Here’s the full source code of the skill and its associated scripts: //.agents/skills/changelog/

Discussion§

Now that we’ve toured the sausage factory, let’s revisit those questions that I started the post with.

Can we automate all documentation through skills?§

The skill-based approach is the most complete solution to changelog automation that I’ve achieved yet. So that’s promising. We should definitely keep exploring whether skills can enable step change advances in other types of docs automation.

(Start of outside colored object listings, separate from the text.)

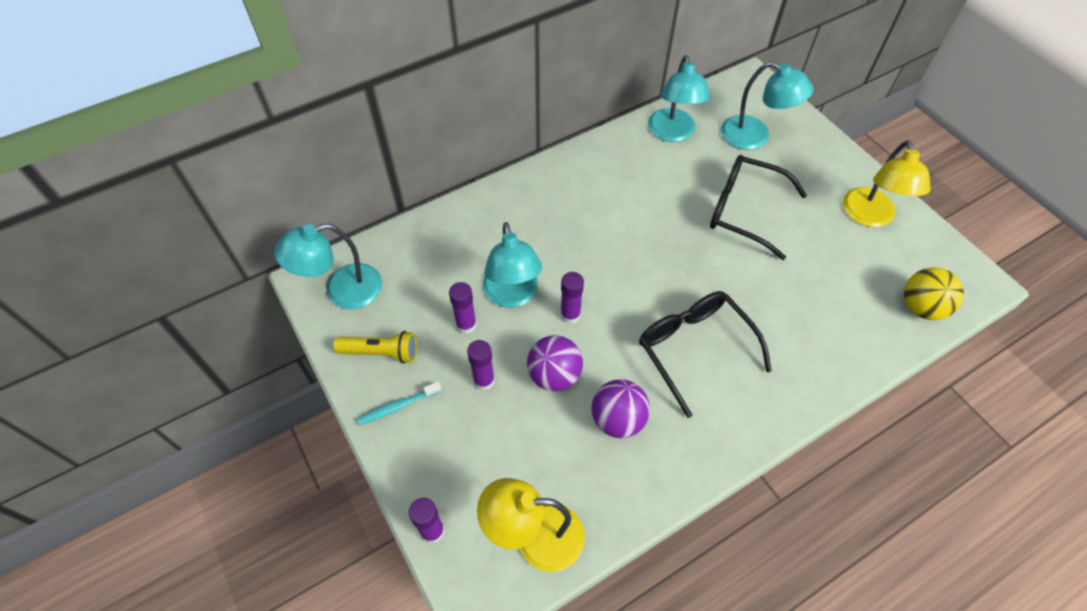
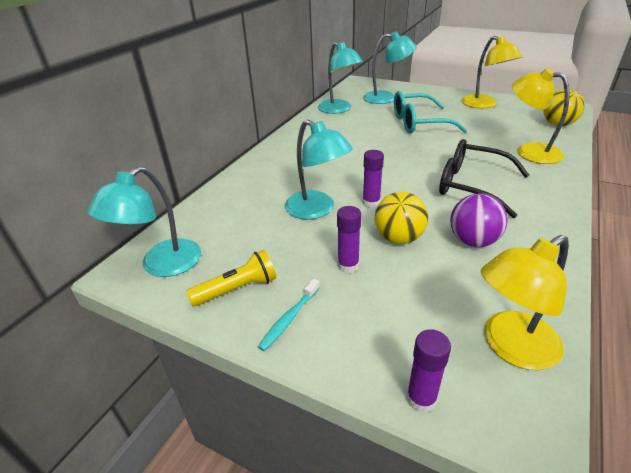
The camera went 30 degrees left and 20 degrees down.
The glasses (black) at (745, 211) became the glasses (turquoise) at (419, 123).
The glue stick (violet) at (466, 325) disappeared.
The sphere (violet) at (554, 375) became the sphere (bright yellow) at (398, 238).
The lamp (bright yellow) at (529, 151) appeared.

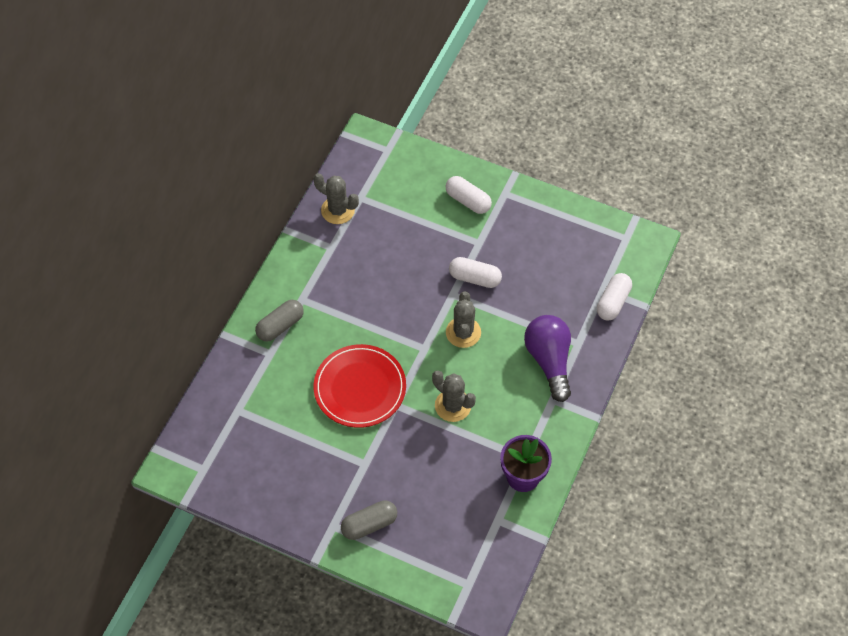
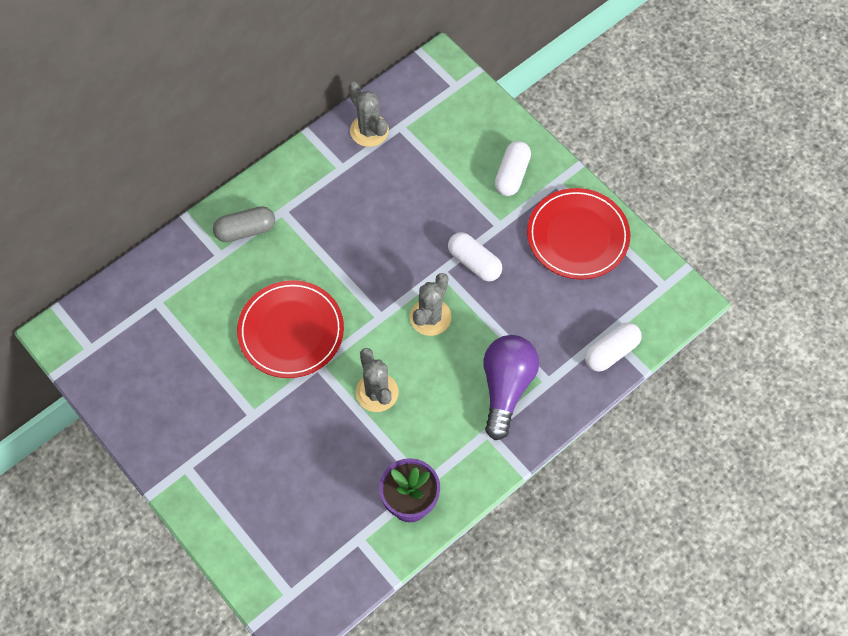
The camera went 25 degrees right and 5 degrees up.
The pill (white) at (468, 201) turned 45 degrees clockwise.
The pill (gray) at (369, 524) disappeared.
The plate (scarlet) at (577, 236) appeared.

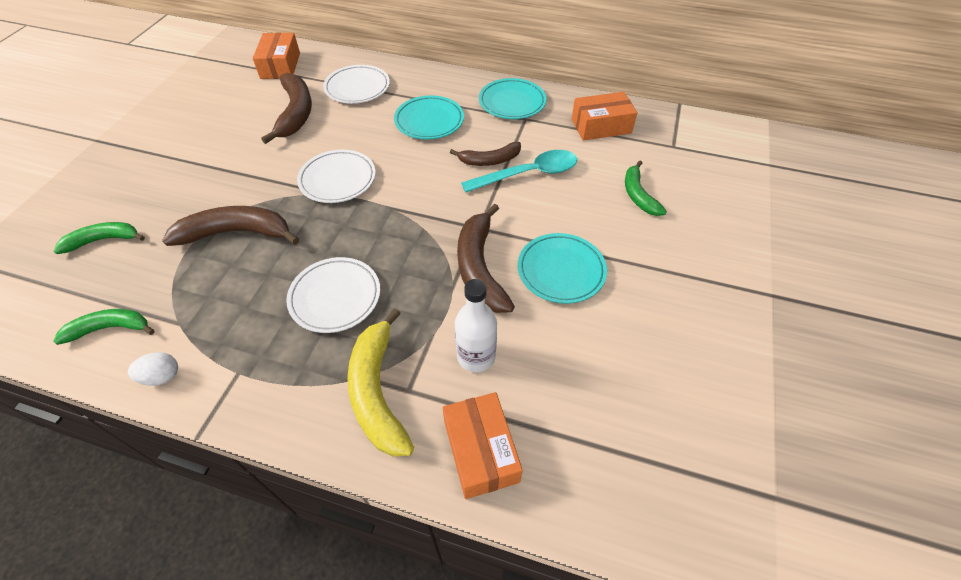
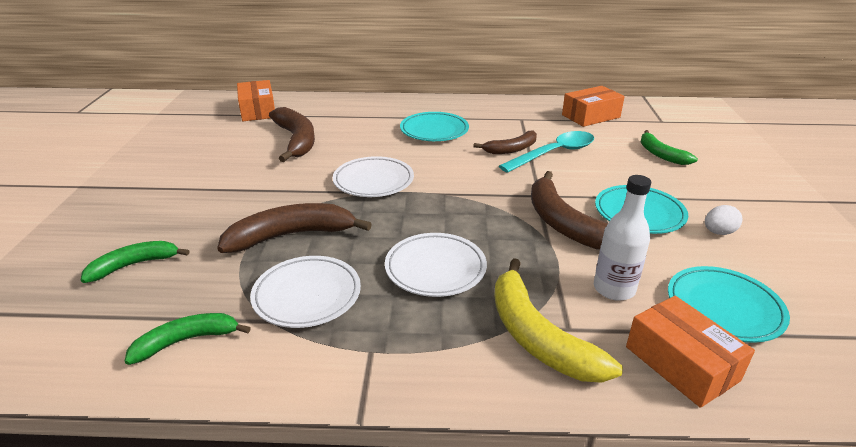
The camera went 15 degrees left and 20 degrees down.
The plate (white) moved from (357, 88) to (307, 295).
The plate (turquoise) moved from (512, 102) to (724, 308).
The toy egg (white) moved from (161, 376) to (718, 232).

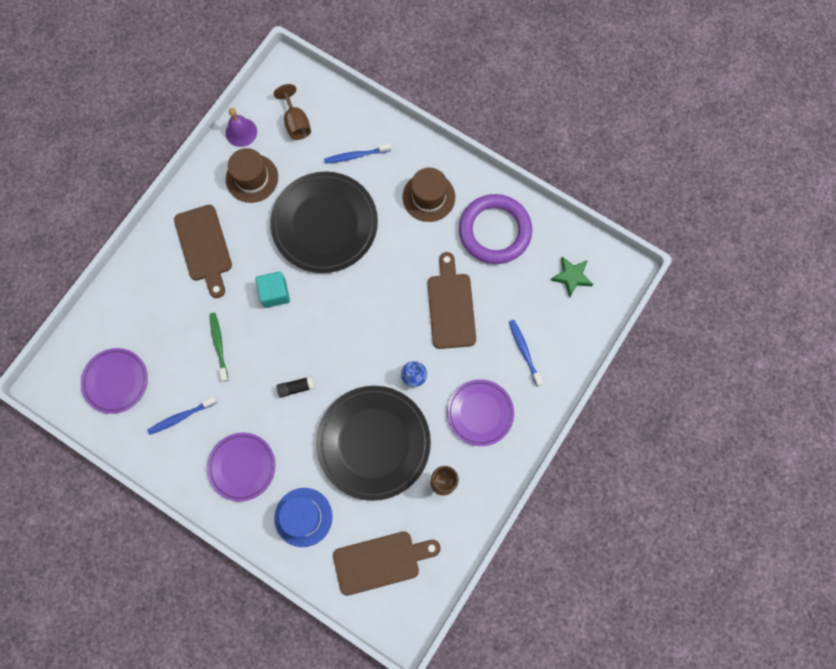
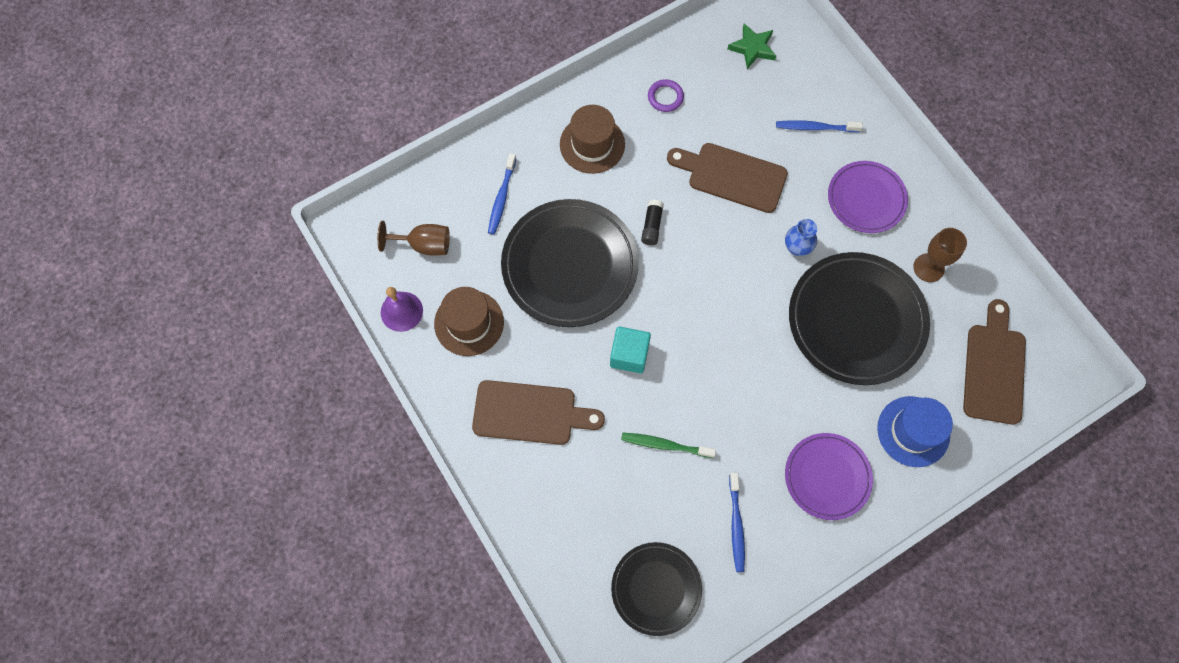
The camera went 65 degrees left and 5 degrees down.
The torus (violet) at (494, 231) changed to 0.41 times the size.
The plate (violet) at (116, 381) became the plate (black) at (656, 589).
The glue stick (black) moved from (296, 388) to (652, 226).

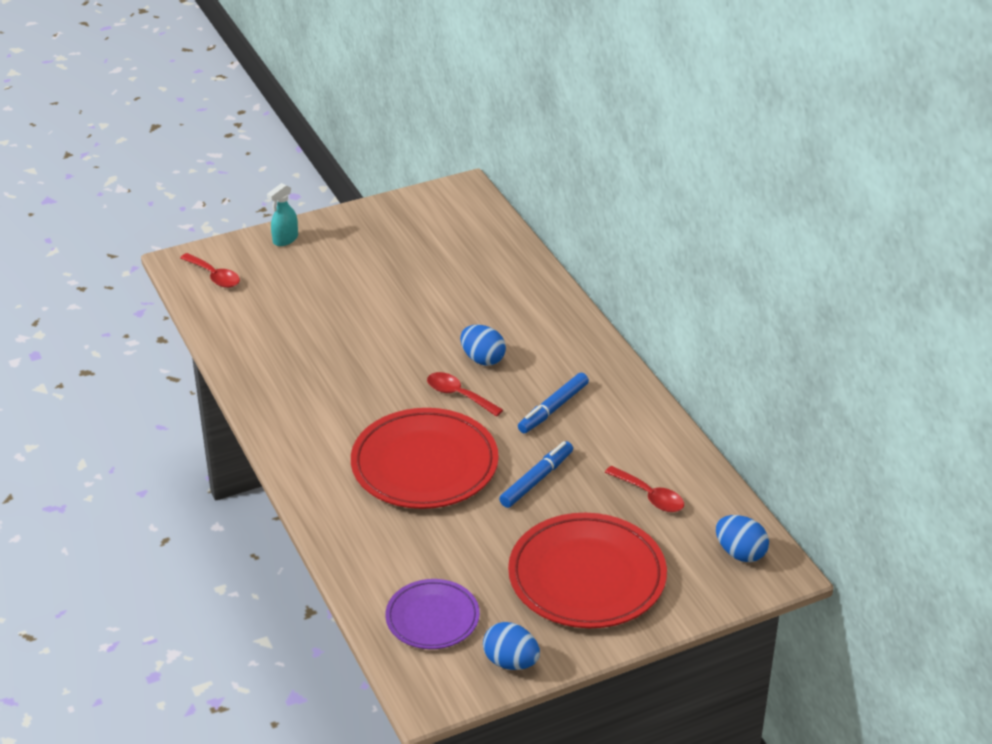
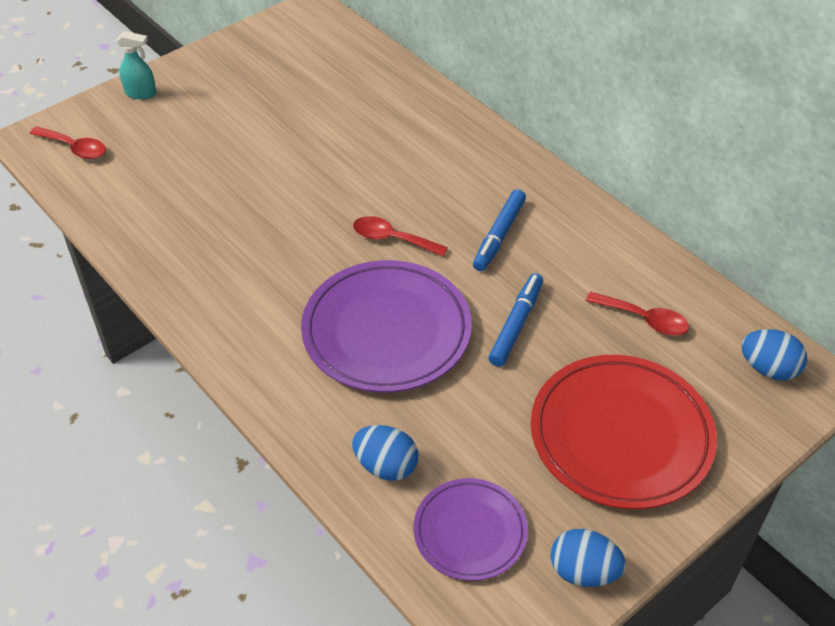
The camera went 15 degrees left and 10 degrees up.
The spray cleaner (turquoise) at (285, 239) turned 105 degrees counterclockwise.
The toy egg (cobalt) moved from (482, 359) to (386, 466).
The plate (scarlet) at (424, 465) became the plate (violet) at (386, 331).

If I had to predict the Achilles Heel of skill-based docs automation, it would be the thoroughness problem. In the changelog automation it manifested as difficulty in guaranteeing that the agent was properly reviewing every commit. For other types of docs automation, the thoroughness problem is going to manifest in different ways. For example, suppose you use a skill to automate the process of updating docs in light of new features. How do you guarantee that the agent has updated all relevant docs? That it’s not duplicating docs?

What does skill-based docs automation look like in practice?§

My hypothesis is that skill-based docs automation is going to look quite different depending on the content type that you’re trying to automate. E.g. tutorial automation may require a completely different approach than changelog automation.

When should I prefer skills over other automation techniques?§

My golden rule is to always attempt a deterministic approach to automation first (e.g. Python script) and then only reach for fuzzy AI tools when I hit the limits of deterministic tools. In the case of the changelog automation I reached for the agent skill because there was no other way for me to automate the process of grouping commits into stories and stack-ranking stories against each other.

While perusing skills on GitHub I noticed that a lot of the docs-related skills handle peripheral, cross-cutting concerns. E.g. how to build the docs and debug the docs build system, or how to edit documentation to adhere to the company style guide. Perhaps skills are best-suited for situations where the skill instructions themselves can be structured as how-to guides. In other words, if your automation requires a tutorial structure (like the changelog automation does) perhaps you’re going to have similar struggles as my changelog automation.

Appendix: Previous attempts§

A brief history of my previous attempts to automate the Pigweed changelog:

  1. Ye Olde Changelog Script. Grab all commits. Extract metadata from the commit messages, file diffs, paths of changed files, etc. Use this metadata to group the commits. This kind of deterministic scripting is helpful for basic preprocessing, but by itself it could never satisfice all the previously mentioned Requirements. It may still be worthwhile to do this kind of deterministic processing as a first step, before handing off the fuzzy tasks to LLMs.

  2. Wacky Fine-Tuning Experiment. Back in 2024 I was very interested in fine-tuning models as a means of creating expert writers. I did manage to create fine-tuned models that matched my writing style very closely, but that’s really only one small part of the overall changelog automation equation.

  3. Poor Man’s Agent. This one was similar to the current agent skills approach described in Working approach. The main difference was that I attempted to orchestrate everything myself. A Python script would fetch the commits, then use Gemini API to group the commits into stories, determine the user-facing impact of each story, etc. I still like this approach because it provides the strongest guarantee of comprehensive commit review, but the story grouping and scoring was hard to get right. The scripting was also very brittle and complex.

  4. Agent skill. The current attempt as described in Working approach.